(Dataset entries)

▬▬▬▬▬▬▬▬▬▬

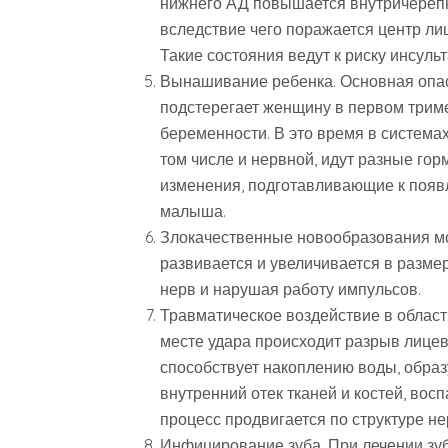
нижнего АД повышается внутричереп
вследствие чего поражается центр ли
Такие состояния ведут к риску инсульт
Вынашивание ребенка. Основная опа
подстерегает женщину в первом трим
беременности. В это время в системах
том числе и нервной, идут разные го
изменения, подготавливающие к появ
малыша.
Злокачественные новообразования мо
развивается и увеличивается в разме
нерв и нарушая работу импульсов.
Травматическое воздействие в области
месте удара происходит разрыв лицев
способствует накоплению воды, образ
внутренний отек тканей и костей, вос
процесс продвигается по структуре не
Инфицирование зуба. При лечении зу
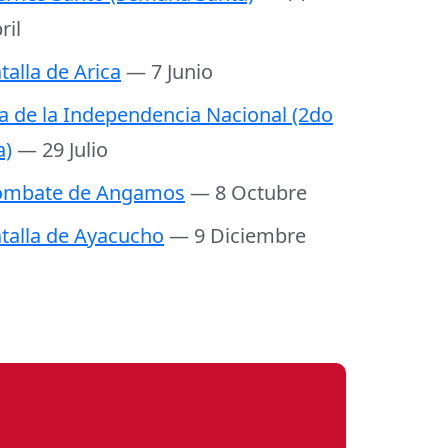
ril
talla de Arica
— 7 Junio
a de la Independencia Nacional (2do
a)
— 29 Julio
ombate de Angamos
— 8 Octubre
talla de Ayacucho
— 9 Diciembre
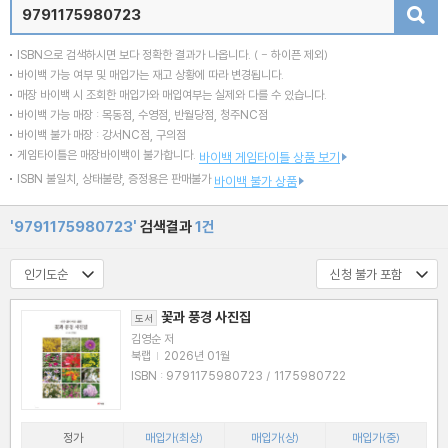
검색
ISBN으로 검색하시면 보다 정확한 결과가 나옵니다.
( - 하이픈 제외)
바이백 가능 여부 및 매입가는 재고 상황에 따라 변경됩니다.
매장 바이백 시 조회한 매입가와 매입여부는 실제와 다를 수 있습니다.
바이백 가능 매장 : 목동점, 수영점, 반월당점, 청주NC점
바이백 불가 매장 : 강서NC점, 구의점
게임타이틀은 매장바이백이 불가합니다.
바이백 게임타이틀 상품 보기
ISBN 불일치, 상태불량, 증정용은 판매불가
바이백 불가 상품
'9791175980723'
검색결과
1건
꽃과 풍경 사진집
도서
김영순 저
북랩
|
2026년 01월
ISBN : 9791175980723 / 1175980722
정가
매입가(최상)
매입가(상)
매입가(중)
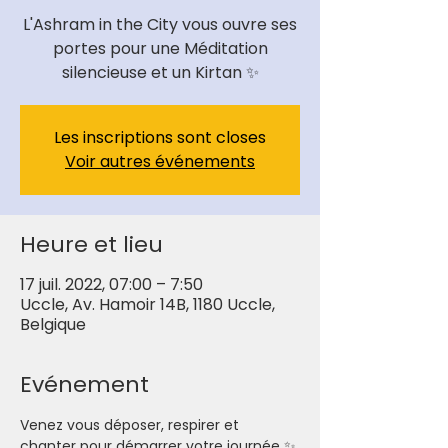
L'Ashram in the City vous ouvre ses
portes pour une Méditation
Les inscriptions sont closes
Voir autres événements
Heure et lieu
17 juil. 2022, 07:00 – 7:50
Uccle, Av. Hamoir 14B, 1180 Uccle,
Belgique
Evénement
Venez vous déposer, respirer et 
chanter pour démarrer votre journée ✨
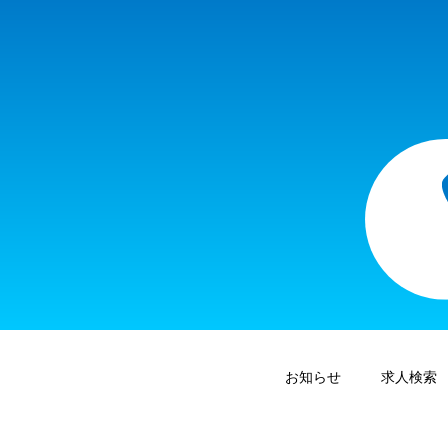
お知らせ
求人検索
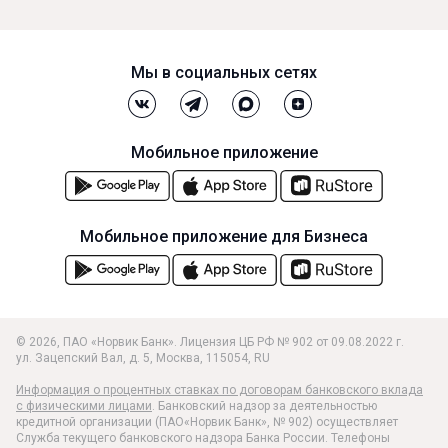
Мы в социальных сетях
Мобильное приложение
Мобильное приложение для Бизнеса
© 2026, ПАО «Норвик Банк». Лицензия ЦБ РФ № 902 от 09.08.2022 г.
ул. Зацепский Вал, д. 5
,
Москва
,
115054
,
RU
Информация о процентных ставках по договорам банковского вклада
с физическими лицами
. Банковский надзор за деятельностью
кредитной организации (ПАО«Норвик Банк», № 902) осуществляет
Служба текущего банковского надзора Банка России. Телефоны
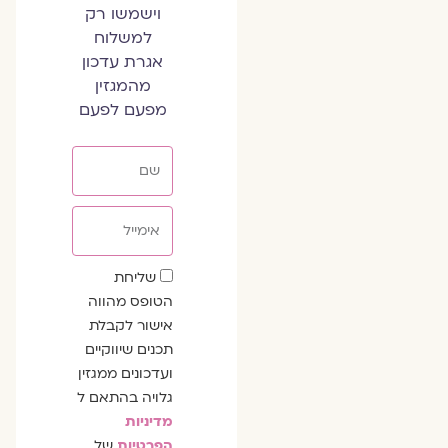
וישמשו רק
למשלוח
אגרת עדכון
מהמגזין
מפעם לפעם
שם
אימייל
שדה
שליחת
הסכמה
הטופס מהווה
אישור לקבלת
תכנים שיווקיים
ועדכונים ממגזין
גלויה בהתאם ל
מדיניות
הפרטיות
של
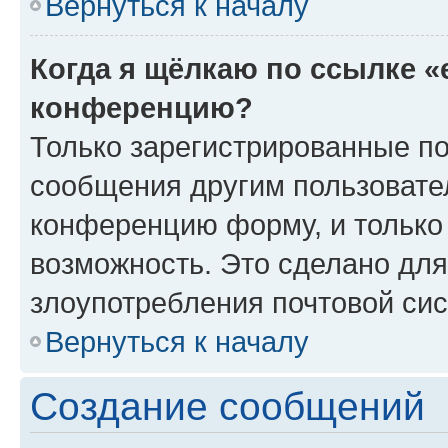
Вернуться к началу
Когда я щёлкаю по ссылке «
конференцию?
Только зарегистрированные по
сообщения другим пользовате
конференцию форму, и только
возможность. Это сделано для
злоупотребления почтовой си
Вернуться к началу
Создание сообщений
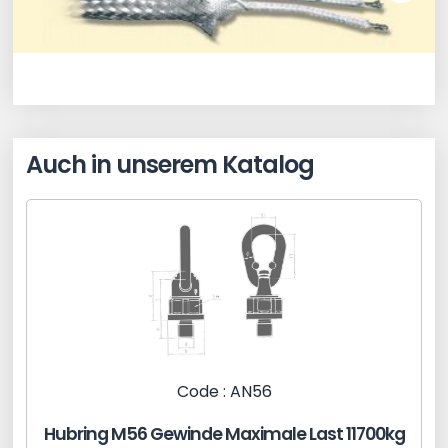
Auch in unserem Katalog
Code : AN56
Hubring M56 Gewinde Maximale Last 11700kg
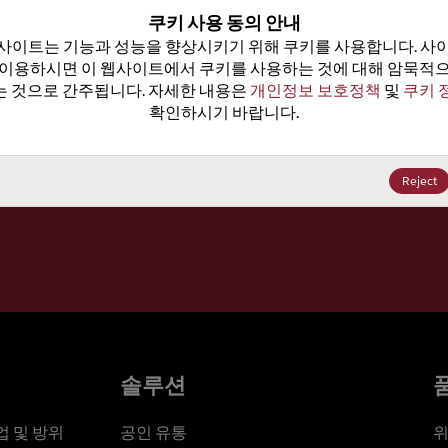
100
쿠키 사용 동의 안내
사이트는 기능과 성능을 향상시키기 위해 쿠키를 사용합니다. 사이
가격, 
 이용하시면 이 웹사이트에서 쿠키를 사용하는 것에 대해 암묵적으
 것으로 간주됩니다. 자세한 내용은 
개인정보 보호정책
 및 
쿠키 
확인하시기 바랍니다.
세요
Reject
솔루션
 및 방위
공인 유통
위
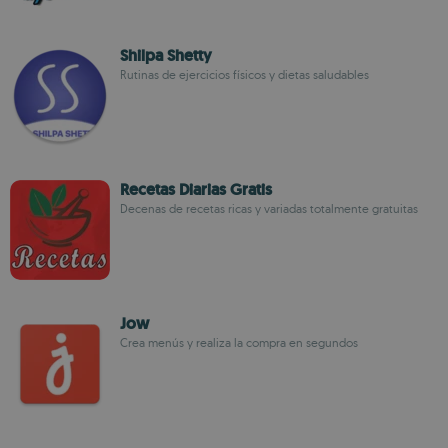
Shilpa Shetty
Rutinas de ejercicios físicos y dietas saludables
Recetas Diarias Gratis
Decenas de recetas ricas y variadas totalmente gratuitas
Jow
Crea menús y realiza la compra en segundos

▬▬▬▬▬▬▬▬▬▬

### Prompt
All entries above are to be set down word for word, and the pictures are to be left out.

### Result of the exercise
нижнего АД повышается внутричереп
вследствие чего поражается центр ли
Такие состояния ведут к риску инсульт
Вынашивание ребенка. Основная опа
подстерегает женщину в первом трим
беременности. В это время в системах
том числе и нервной, идут разные го
изменения, подготавливающие к появ
малыша.
Злокачественные новообразования мо
развивается и увеличивается в разме
нерв и нарушая работу импульсов.
Травматическое воздействие в области
месте удара происходит разрыв лицев
способствует накоплению воды, образ
внутренний отек тканей и костей, вос
процесс продвигается по структуре не
Инфицирование зуба. При лечении зу
ril
talla de Arica
— 7 Junio
a de la Independencia Nacional (2do
a)
— 29 Julio
ombate de Angamos
— 8 Octubre
talla de Ayacucho
— 9 Diciembre
검색
ISBN으로 검색하시면 보다 정확한 결과가 나옵니다.
( - 하이픈 제외)
바이백 가능 여부 및 매입가는 재고 상황에 따라 변경됩니다.
매장 바이백 시 조회한 매입가와 매입여부는 실제와 다를 수 있습니다.
바이백 가능 매장 : 목동점, 수영점, 반월당점, 청주NC점
바이백 불가 매장 : 강서NC점, 구의점
게임타이틀은 매장바이백이 불가합니다.
바이백 게임타이틀 상품 보기
ISBN 불일치, 상태불량, 증정용은 판매불가
바이백 불가 상품
'9791175980723'
검색결과
1건
꽃과 풍경 사진집
도서
김영순 저
북랩
|
2026년 01월
ISBN : 9791175980723 / 1175980722
정가
매입가(최상)
매입가(상)
매입가(중)
L'Ashram in the City vous ouvre ses
portes pour une Méditation
Les inscriptions sont closes
Voir autres événements
Heure et lieu
17 juil. 2022, 07:00 – 7:50
Uccle, Av. Hamoir 14B, 1180 Uccle,
Belgique
Evénement
Venez vous déposer, respirer et 
chanter pour démarrer votre journée ✨
お知らせ
求人検索
Мы в социальных сетях
Мобильное приложение
Мобильное приложение для Бизнеса
© 2026, ПАО «Норвик Банк». Лицензия ЦБ РФ № 902 от 09.08.2022 г.
ул. Зацепский Вал, д. 5
,
Москва
,
115054
,
RU
Информация о процентных ставках по договорам банковского вклада
с физическими лицами
. Банковский надзор за деятельностью
кредитной организации (ПАО«Норвик Банк», № 902) осуществляет
Служба текущего банковского надзора Банка России. Телефоны
וישמשו רק
למשלוח
אגרת עדכון
מהמגזין
מפעם לפעם
שם
אימייל
שדה
שליחת
הסכמה
הטופס מהווה
אישור לקבלת
תכנים שיווקיים
ועדכונים ממגזין
גלויה בהתאם ל
מדיניות
הפרטיות
של
Вернуться к началу
Когда я щёлкаю по ссылке «
конференцию?
Только зарегистрированные по
сообщения другим пользовате
конференцию форму, и только
возможность. Это сделано для
злоупотребления почтовой си
Вернуться к началу
Создание сообщений
Auch in unserem Katalog
Code : AN56
Hubring M56 Gewinde Maximale Last 11700kg
100
쿠키 사용 동의 안내
사이트는 기능과 성능을 향상시키기 위해 쿠키를 사용합니다. 사이
가격, 
 이용하시면 이 웹사이트에서 쿠키를 사용하는 것에 대해 암묵적으
 것으로 간주됩니다. 자세한 내용은 
개인정보 보호정책
 및 
쿠키 
확인하시기 바랍니다.
세요
Reject
솔루션
 및 방위
공인 유통
위
Shilpa Shetty
Rutinas de ejercicios físicos y dietas saludables
Recetas Diarias Gratis
Decenas de recetas ricas y variadas totalmente gratuitas
Jow
Crea menús y realiza la compra en segundos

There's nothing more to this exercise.